Words: Dan KesterCongressman Charlie Norwood (R-GA), Chairman of the House Subcommittee on Workforce Protections of the Education and Workforce Committee has again introduced four bills aimed at improving workplace safety, enhancing business competitiveness and foster more job creation to strengthen the economy. The measures, which will be marked up by the Committee on April 13 deserve the support of MCAA members. These reforms will improve worker safety by making it easier for employers to work voluntarily and proactively with OSHA to ensure safe and secure workplaces.

The first of these four bills, the Occupational Safety and Health Small Business Day in Court Act (H.R. 739), gives the Occupational Safety and Health Review Commission (OSHRC) additional flexibility to make exceptions to the arbitrary 15-day deadline for employers to file responses to OSHA citations when a small business misses the deadline by mistake or for good reason. Under current legal interpretation, employers who fail to meet the 15-day deadline lose their right to a day in court, regardless of whether there were intervening circumstances that inadvertently caused an employer to miss the deadline.

H.R. 740, the Occupational Safety and Health Review Commission Efficiency Act, increases the membership of the OSHRC from three to five members to ensure cases are reviewed in a timely fashion. Because a quorum of two (of the three) commissioners is needed for decision making, OSHRC has in the past been unable to act. The appointment process is sometimes controversial, leading to vacancies, and oftentimes commissioners must recuse themselves from consideration of cases. Increasing the membership of the commission from three to five members will ensure that cases are reviewed in a more timely fashion.
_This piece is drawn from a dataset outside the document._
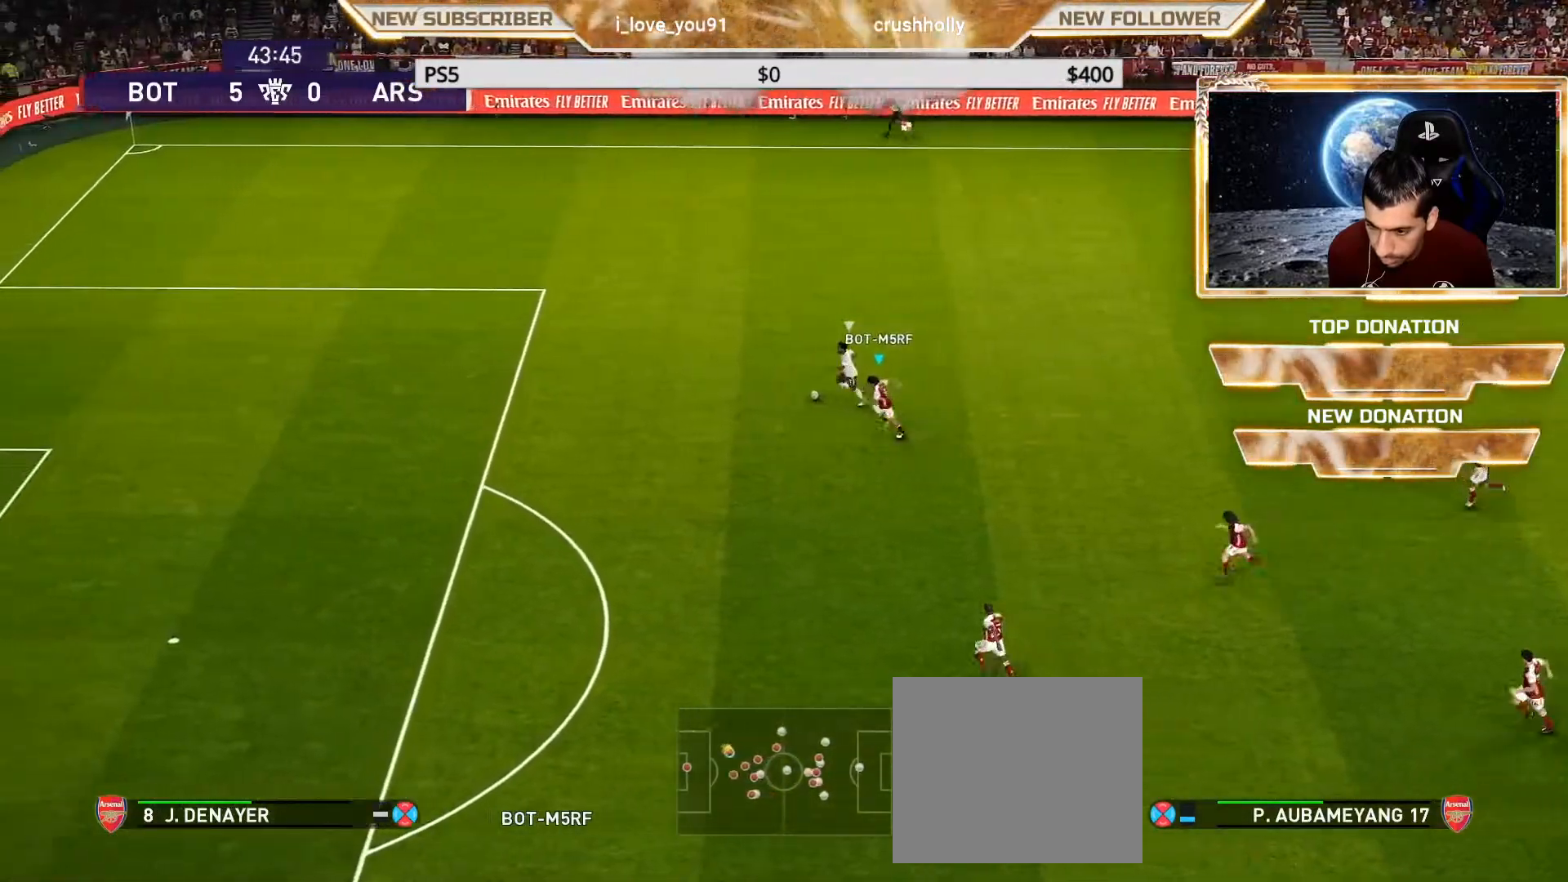
{"buttons": ["R1", "R2"], "left_stick": "left", "right_stick": "center", "events": []}
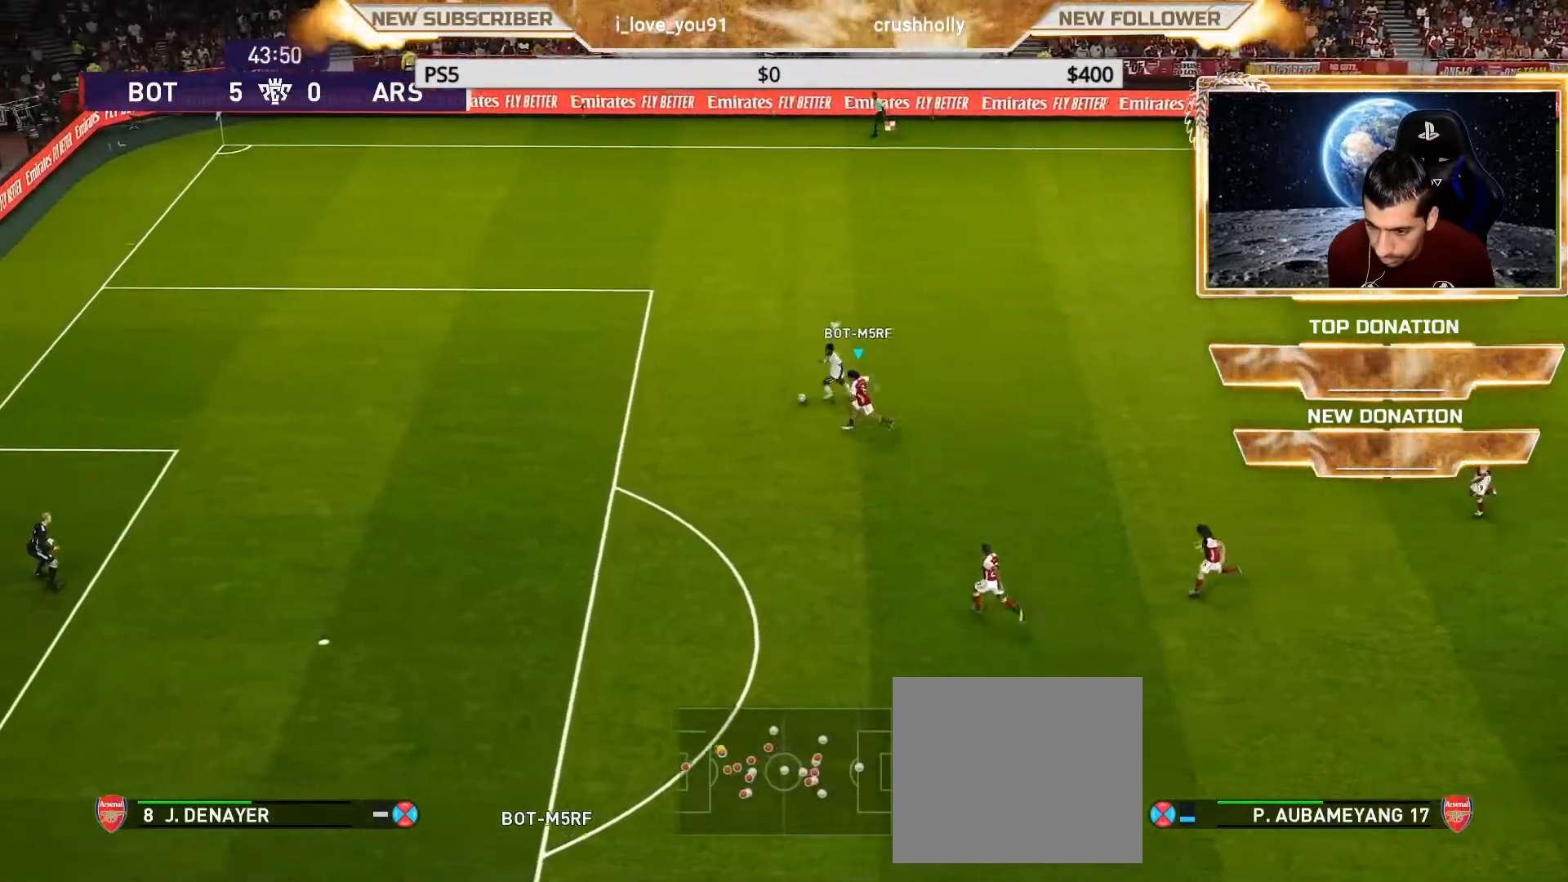
{"buttons": ["R1", "R2"], "left_stick": "left", "right_stick": "center", "events": []}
The Georgia Congressman has also introduced a bill, H.R. 741, the Occupational Safety and Health Independent Review of OSHA Citations Act to restore independent review of OSHA citations by clarifying that OSHRC is an independent judicial entity given deference by courts that review OSHA issues. Congress enacted the OSHA law only after being assured that judicial review would be conducted by "an autonomous, independent commission, which, without regard to the Secretary, can find for or against him on the basis of individual complaints." The bill restores the original system of checks and balances intended by Congress providing an independent review of OSHA citations.

The fourth and, in my view, perhaps the most important of the OSHA reform bills is H.R. 742, the Occupational Safety and Health Small Employer Access to Justice Act. This bill levels the playing field for small businesses and encourages OSHA to better assess the merits of a case before it brings unnecessary enforcement actions against small businesses. Under current law, the Equal Access to Justice Act (EAJA) allows small business owners to recover attorneys' fees if the owner successful challenges a citation. However, if OSHA can establish that its enforcement action was "substantially justified" or the result of "special circumstances," small businesses can be denied reimbursement of attorneys' fees even if OSHA loses the case in court. Historically, the law's "substantially justified" and "special circumstances" standards have made it easy for OSHA to prevent recovery under this broad standard, so attempts by small business owners to recover costs simply exacerbate the financial harm of OSHA's dubious enforcement actions.

All of these bills were passed by the House during the last Congress only to die in the Senate. I encourage you to let your representatives know how important these bills are and ask that they vote for them. It should be a priority for our industry to enact legislation which improves health and safety working conditions for our workers.